Lembaga Bahtsul Masail Nahdlatul Ulama (LBMNU) Jawa Timur (Jatim ) tegaskan penggunaan karmin sebagai bahan pewarna dalam makanan komersial seperti Yougurt, susu, permen dan lain-lain adalah najis. Hal ini diungkapkan dalam Konferensi Pers Hasil Bahtsul Masail LBMNU Jatim di Kantor PWNU Jatim, Selasa (12/09/2023)

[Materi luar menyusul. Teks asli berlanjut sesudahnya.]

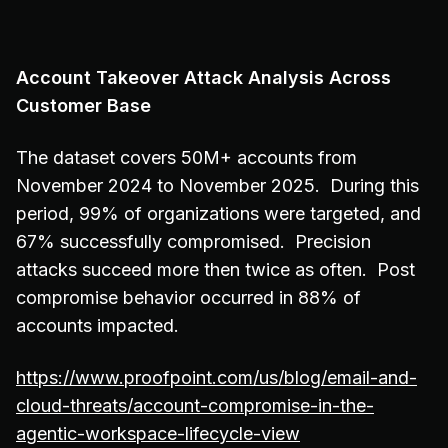
Account Takeover Attack Analysis Across
Customer Base
The dataset covers 50M+ accounts from
November 2024 to November 2025. During this
period, 99% of organizations were targeted, and
67% successfully compromised. Precision
attacks succeed more then twice as often. Post
compromise behavior occurred in 88% of
accounts impacted.
https://www.proofpoint.com/us/blog/email-and-
cloud-threats/account-compromise-in-the-
agentic-workspace-lifecycle-view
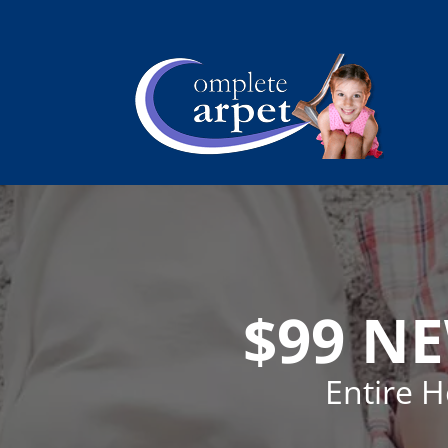
$99 N
Entire 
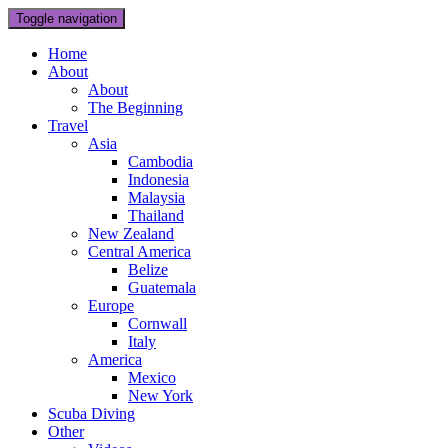
Toggle navigation
Home
About
About
The Beginning
Travel
Asia
Cambodia
Indonesia
Malaysia
Thailand
New Zealand
Central America
Belize
Guatemala
Europe
Cornwall
Italy
America
Mexico
New York
Scuba Diving
Other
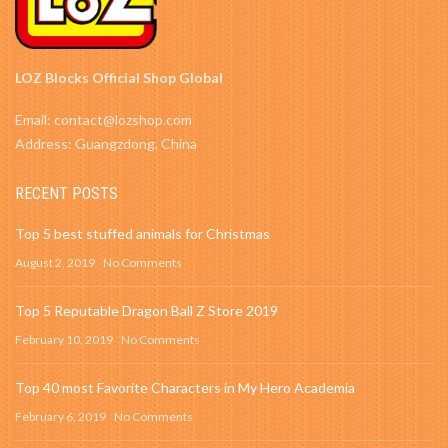
LOZ Blocks Official Shop Global
Email: contact@lozshop.com
Address: Guangzdong, China
RECENT POSTS
Top 5 best stuffed animals for Christmas
August 2, 2019
No Comments
Top 5 Reputable Dragon Ball Z Store 2019
February 10, 2019
No Comments
Top 40 most Favorite Characters in My Hero Academia
February 6, 2019
No Comments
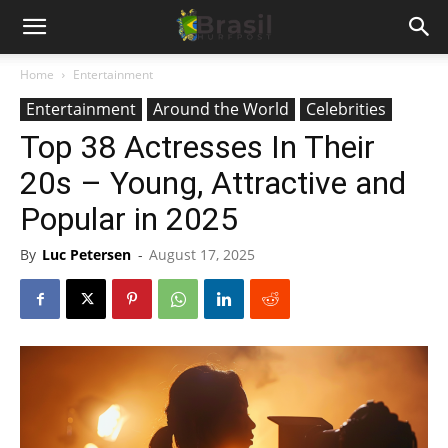
Home
Entertainment
Entertainment
Around the World
Celebrities
Top 38 Actresses In Their
20s – Young, Attractive and
Popular in 2025
By
Luc Petersen
-
August 17, 2025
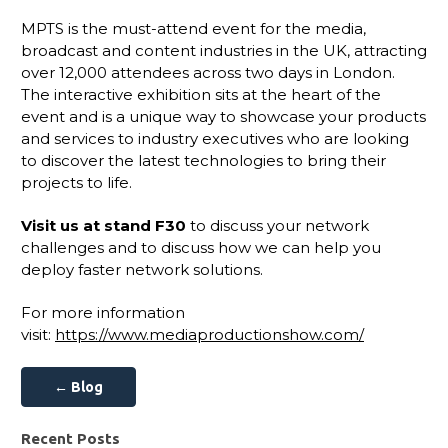
MPTS is the must-attend event for the media,
broadcast and content industries in the UK, attracting
over 12,000 attendees across two days in London.
The interactive exhibition sits at the heart of the
event and is a unique way to showcase your products
and services to industry executives who are looking
to discover the latest technologies to bring their
projects to life.
Visit us at stand F30
to discuss your network
challenges and to discuss how we can help you
deploy faster network solutions.
For more information
visit:
https://www.mediaproductionshow.com/
← Blog
Recent Posts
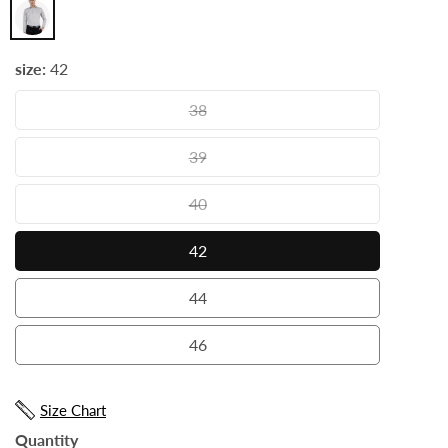
Grey
size:
42
38
38
39
39
40
40
42
42
44
44
46
46
Size Chart
Quantity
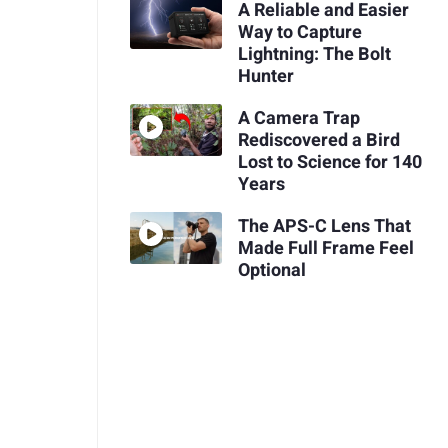
A Reliable and Easier
Way to Capture
Lightning: The Bolt
Hunter
A Camera Trap
Rediscovered a Bird
Lost to Science for 140
Years
The APS-C Lens That
Made Full Frame Feel
Optional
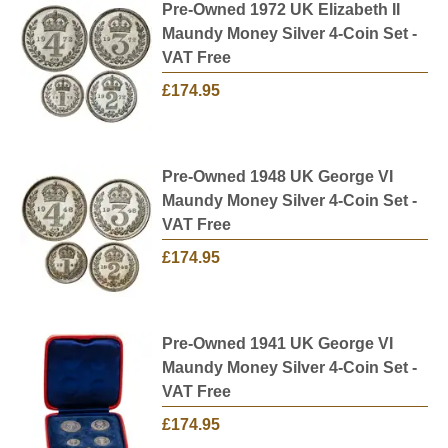
Check our website regularly as we
Pre-Owned 1972 UK Elizabeth II
constantly
sell
and
buy
and update our current pre-
Maundy Money Silver 4-Coin Set -
owned collection with new additions. We also
VAT Free
provide free, insured delivery on all orders in the
£174.95
UK.
Pre-Owned 1948 UK George VI
Maundy Money Silver 4-Coin Set -
VAT Free
£174.95
Pre-Owned 1941 UK George VI
Maundy Money Silver 4-Coin Set -
VAT Free
£174.95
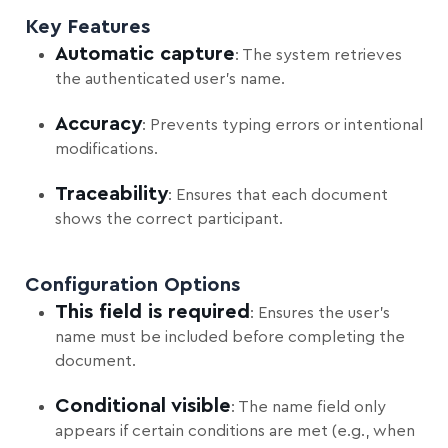
Key Features
Automatic capture
: The system retrieves
the authenticated user’s name.
Accuracy
: Prevents typing errors or intentional
modifications.
Traceability
: Ensures that each document
shows the correct participant.
Configuration Options
This field is required
: Ensures the user’s
name must be included before completing the
document.
Conditional visible
: The name field only
appears if certain conditions are met (e.g., when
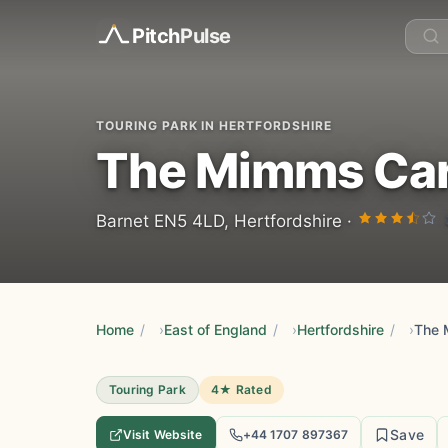
Pitch
Pulse
TOURING PARK IN HERTFORDSHIRE
The Mimms Car
Barnet EN5 4LD, Hertfordshire ·
Home
/
East of England
/
Hertfordshire
/
The 
Touring Park
4★ Rated
Save
Visit Website
+44 1707 897367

LBMNU dengan madzhab Syafi’i menyebutkan bahwa pewarna karmin yang berasal dari ekstrak serangga jenis cochineal atau kutu daun ini dianggap sebagai bangkai yang dilarang dikonsumsi karena tergolong najis dan menjijikkan, kecuali menurut sebagian pendapat dalam madzhab Maliki.
Bahkan meski bukan untuk keperluan konsumsi, penggunaan karmin dalam keperluan lainnya seperti dalam lipstik yang tergolong produk kosmetik menurut mayoritas pendapat dalam madzhab Syafi’i juga dianggap najis. Hal ini tentunya berujung pada hukum haram mengonsumsi makanan atau produk kosmetik lainya yang mengandung pewarna karmin karena tergolong najis.
Pewarna karmin biasanya digunakan untuk menghasilkan warna merah dalam suatu produk. Seperti yang dijelaskan Katib Pengurus Wilayah Nahdlatul Ulama (PWNU) Jatim, KH Romadlon Chotib bahwa pewarna karmin yang sering kali digunakan dalam produk makanan atau lainnya biasanya ditandai dengan kode E-120.
Ia menegaskan untuk menghindari produk makanan atau lainnya yang dalam komposisi pembuatannya memiliki kode tersebut. Hal ini karena kebiasaan mengonsumsi makanan haram akan membuat hati menjadi keras dan sulit untuk dikendalikan.
Menurutnya, apa yang telah diputuskan oleh LBMNU Jatim seharusnya menjadi perhatian bersama karena keputusan tersebut diambil setelah mempertimbangkan aspek keagamaan dan hukum Islam. Lebih-lebih, keputusan akan haramnya penggunaan karmin ini dihasilkan dari lembaga bahtsul masa’il yang telah menjadi bagian dari NU dengan menghadirkan tokoh-tokoh yang ahli dibidangnya. Di mana, untuk menyelesaikan sebuah persoalan, selalu didasarkan pada makalah-makalah atau kitab-kitab klasik.
Meski begitu, dalam keputusan bahtsul masa’il tersebut juga dijelaskan bahwa sebagian ulama seperti Imam Qoffal, Imam Malik, dan Imam Abi Hanifah menganggap bahwa karmin dianggap suci sehingga penggunaannya diperbolehkan karena serangga yang digunakan untuk menghasilkan karmin tidak memiliki darah yang dapat membusuk.
KH Romadlon Chotib menegaskan kepada seluruh umat Islam pada umumnya dan masyarakat nahdliyin pada khususnya sebagai penganut madzhab Syafi’i, seharusnya lebih berhati-hati dan jeli dalam memilih produk serta berupaya untuk menghindari penggunaan produk dengan bahan pewarna yang haram seperti karmin. Karena menjauhi hal yang haram adalah bagian dari upaya mencari berkah dalam hidup.